Bertrand Candelon

Le décodeur de l’économie de Bertrand Candelon: l’euro reste une monnaie jeune et fragile (chronique)

Bertrand Candelon Professeur de finance à l'UCLouvain et directeur de la recherche Louvain-Finance.

Il y a vingt ans, l’euro se substituait au franc belge. Cette nouvelle devise était désormais partagée avec la plupart de nos voisins européens, notamment ceux avec lesquels nous entretenons d’importantes relations commerciales, comme la France et l’Allemagne. La décision de mettre en place une monnaie européenne trouvait ainsi sa justification dans la théorie des zones monétaires optimales développée par Robert Mundell.

En effet, une monnaie commune permet de réduire le risque associé à l’incertitude sur les taux de change, principal obstacle à l’investissement, ainsi que les coûts de transaction. L’avènement de l’euro consacrait également une longue période de convergence économique entre les différents membres de l’UE, stimulée depuis la fin de la Seconde Guerre mondiale par les divers traités d’intégration – le plus célèbre restant celui de Maastricht, en 1992. L’euro a aussi institué le transfert de la plupart des activités relatives à la politique monétaire des banques centrales nationales (notamment la Banque nationale de Belgique) vers la Banque centrale européenne (BCE) de Francfort.

Les vingt premières années de l’euro n’ont pas été de tout repos. Il a d’abord survécu à la grande crise financière de 2008 et aux faillites bancaires qui ont nécessité des plans de sauvetage exceptionnels.
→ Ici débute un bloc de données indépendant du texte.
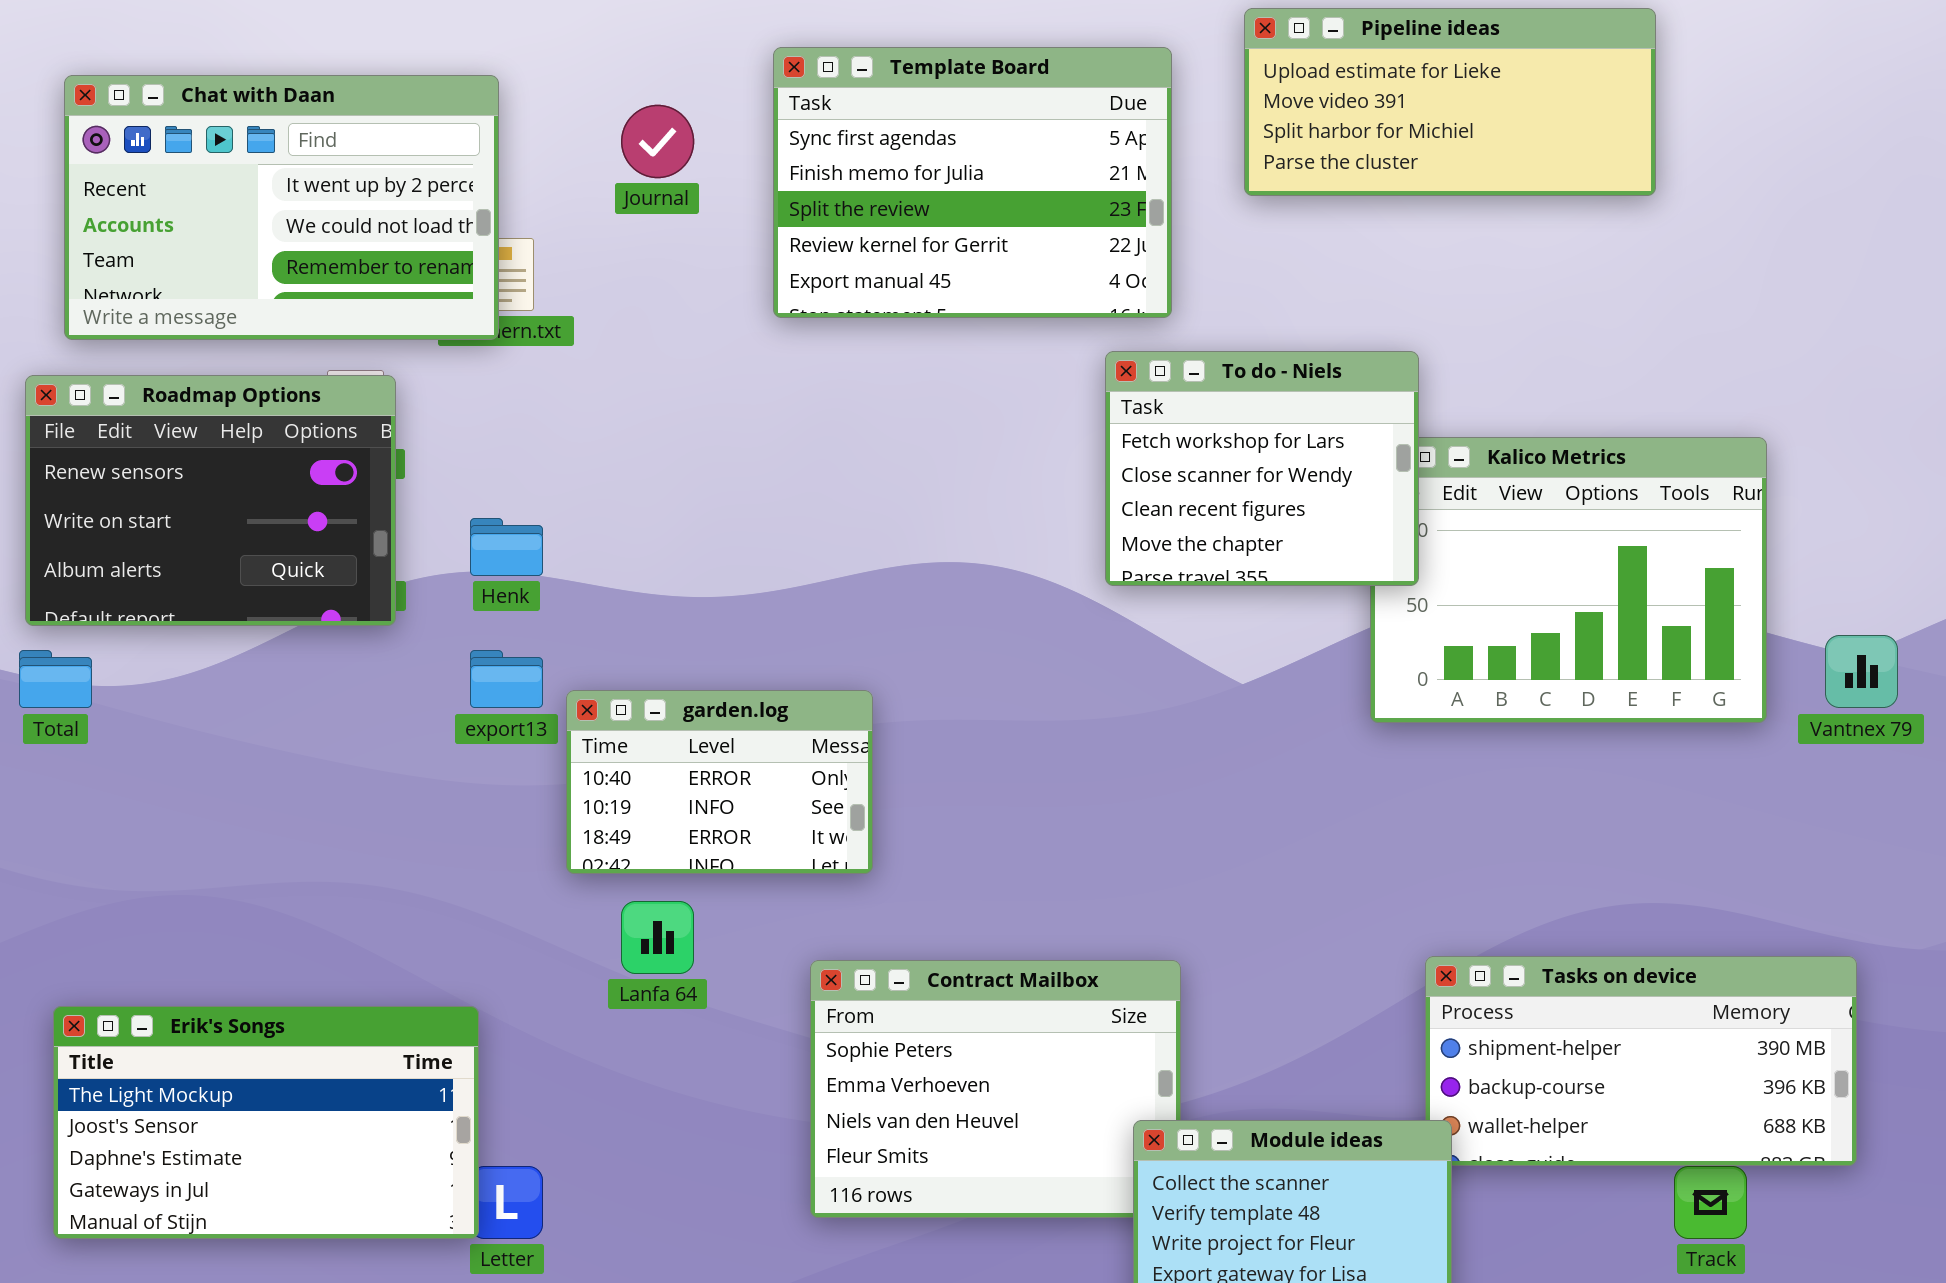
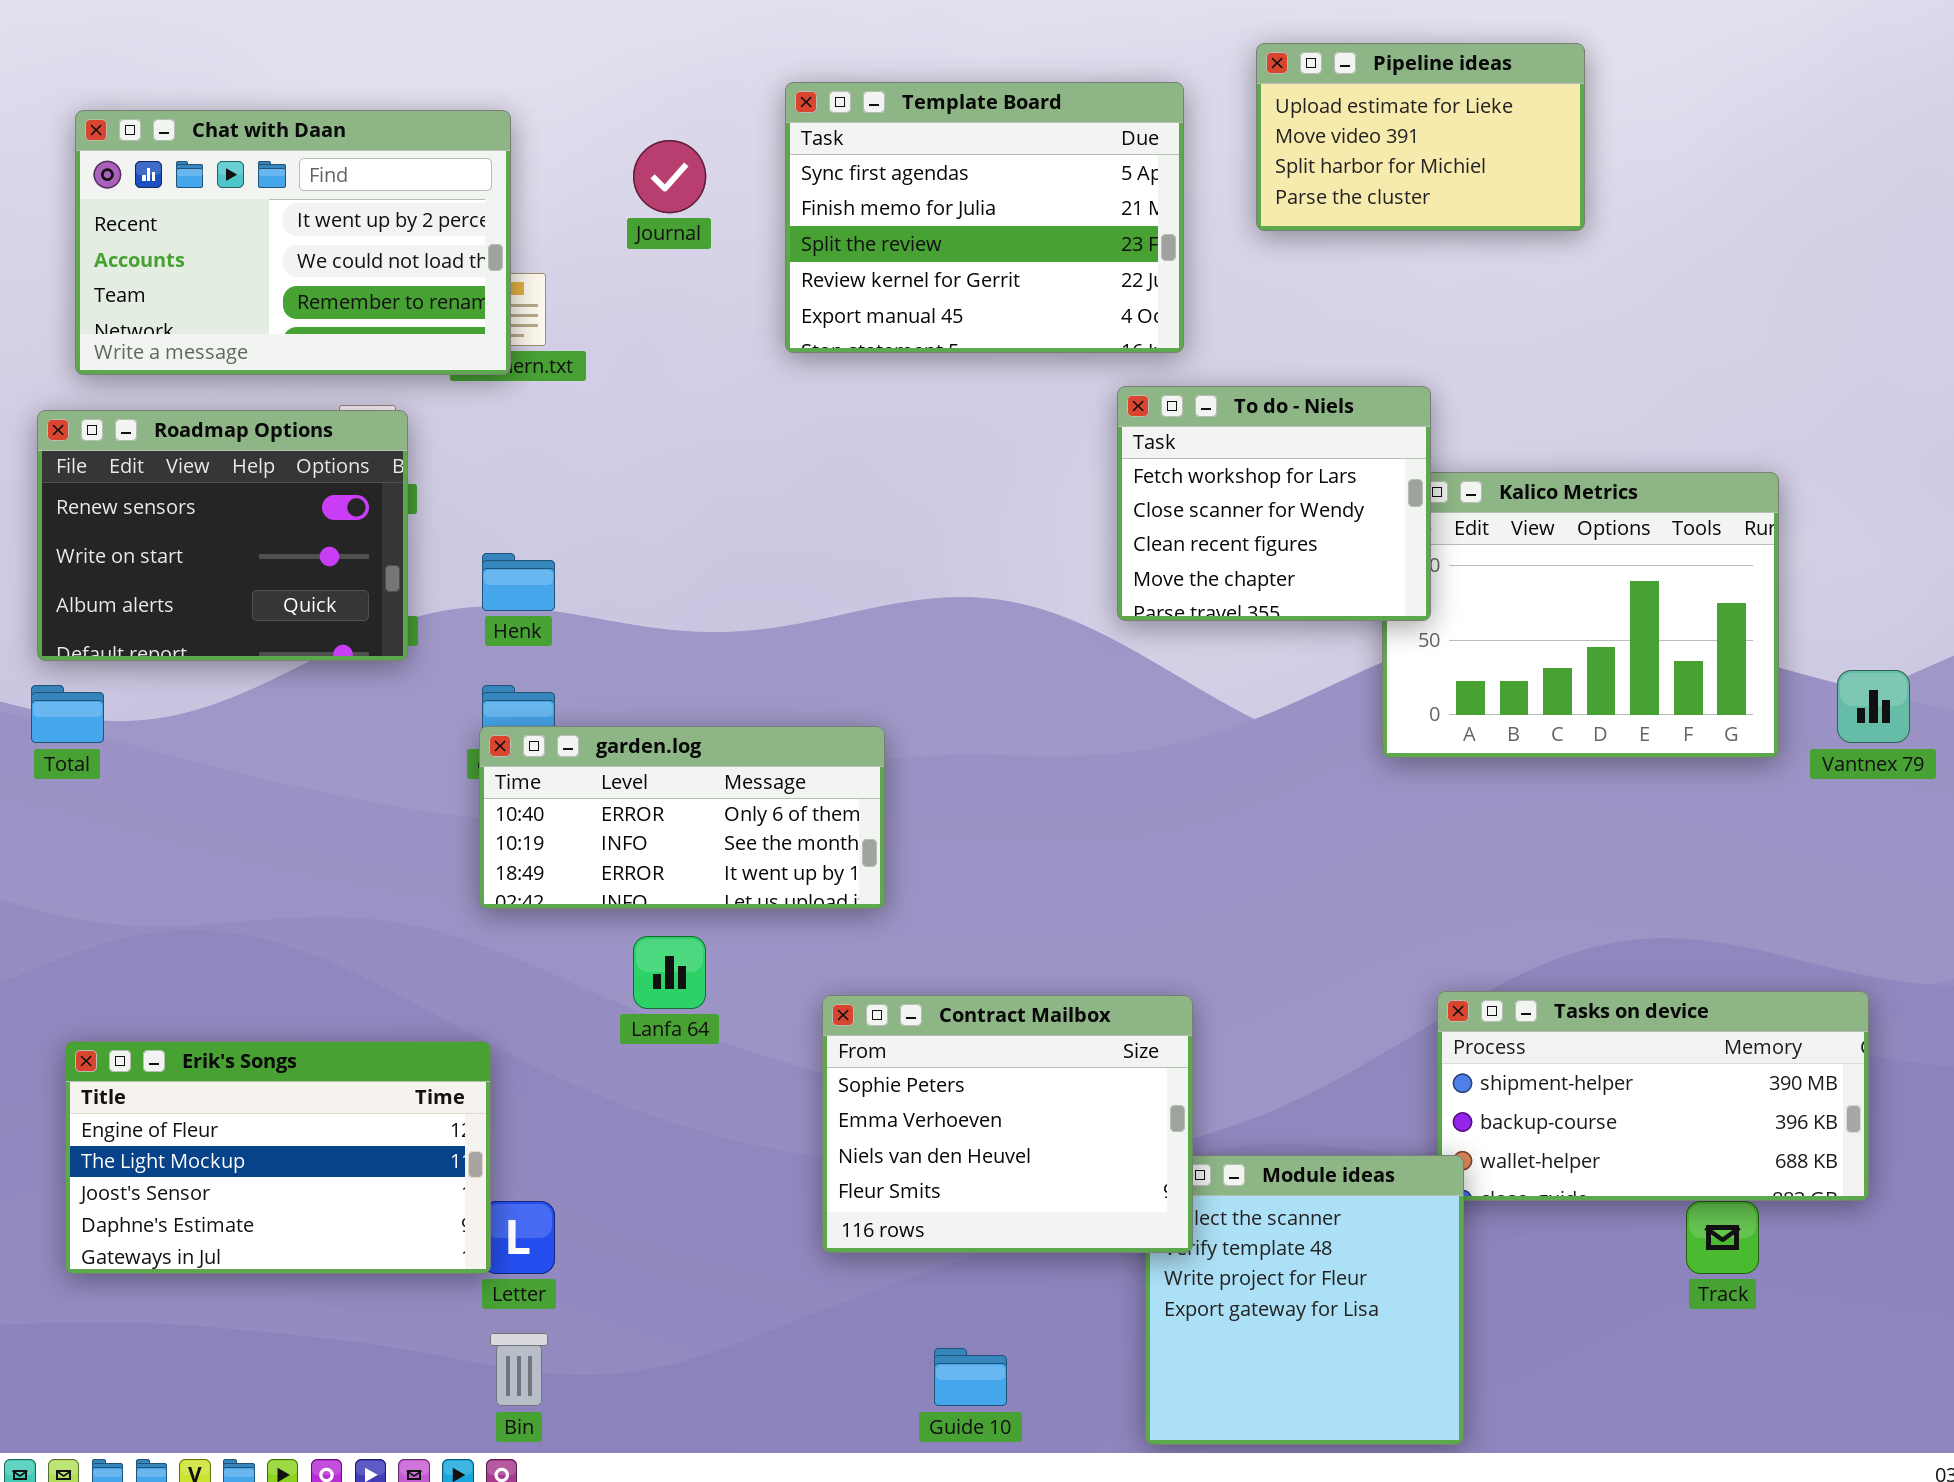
Pipeline ideas: [1244,8,1656,196] -> [1256,43,1585,231], resized
garden.log: [566,690,873,874] -> [479,726,885,909], resized
Contract Mailbox: [810,960,1181,1218] -> [822,995,1193,1253], raised
Erik's Songs: [53,1006,479,1239] -> [65,1041,491,1274], scrolled up 1 row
Ensuite, fin 2010, il a dû résister à la crise des dettes souveraines, obligeant la BCE à racheter (ou prendre en pension) des titres publics que certains pays ne pouvaient plus honorer. En parallèle, il a garanti la stabilité financière lors de chocs politiques spécifiques à plusieurs Etats. Par exemple, sans l’euro, les interminables négociations pour former un gouvernement belge ou les renversements réguliers de majorité du Parlement italien auraient accru la prime de risque associée à ces pays et auraient eu des conséquences majeures sur leurs finances. Au cours des deux décennies écoulées, la Banque centrale européenne s’est par ailleurs imposée, en ajustant les instruments de la politique monétaire, comme le chef d’orchestre permettant la viabilité de la monnaie commune. Elle a donc garanti la croissance du pouvoir d’achat des Européens.

Néanmoins, l’euro reste une monnaie jeune et fragile. Contrairement à ce qui avait été escompté, il n’a pas réussi à s’imposer comme devise internationale et la majorité des transactions mondiales se font toujours en dollars. La crise de la Covid a également montré les limites de la coordination entre les politiques monétaire et budgétaire dans la zone euro. Même si le plan de relance européen (NextGenerationEU) pose le premier jalon d’une future politique budgétaire commune, celui-ci reste limité et les différences entre les membres de l’Union en matière de déficit et d’endettement sont criants. Cette hétérogénéité accroît le risque d’une possible fragmentation européenne en cas de crise dans un des Etats membres du sud. La suppression des critères budgétaires du traité de Maastricht, même s’ils sont théoriques et plus respectés depuis des années par de nombreux pays, fragiliserait encore davantage l’euro en accentuant la perte de crédibilité quant à une convergence européenne à long terme.

La période post- Covid constituera donc une nouvelle épreuve de vérité pour l’euro. Espérons qu’il en sorte renforcé et qu’il devienne enfin une devise internationale dont l’existence ne pose plus question.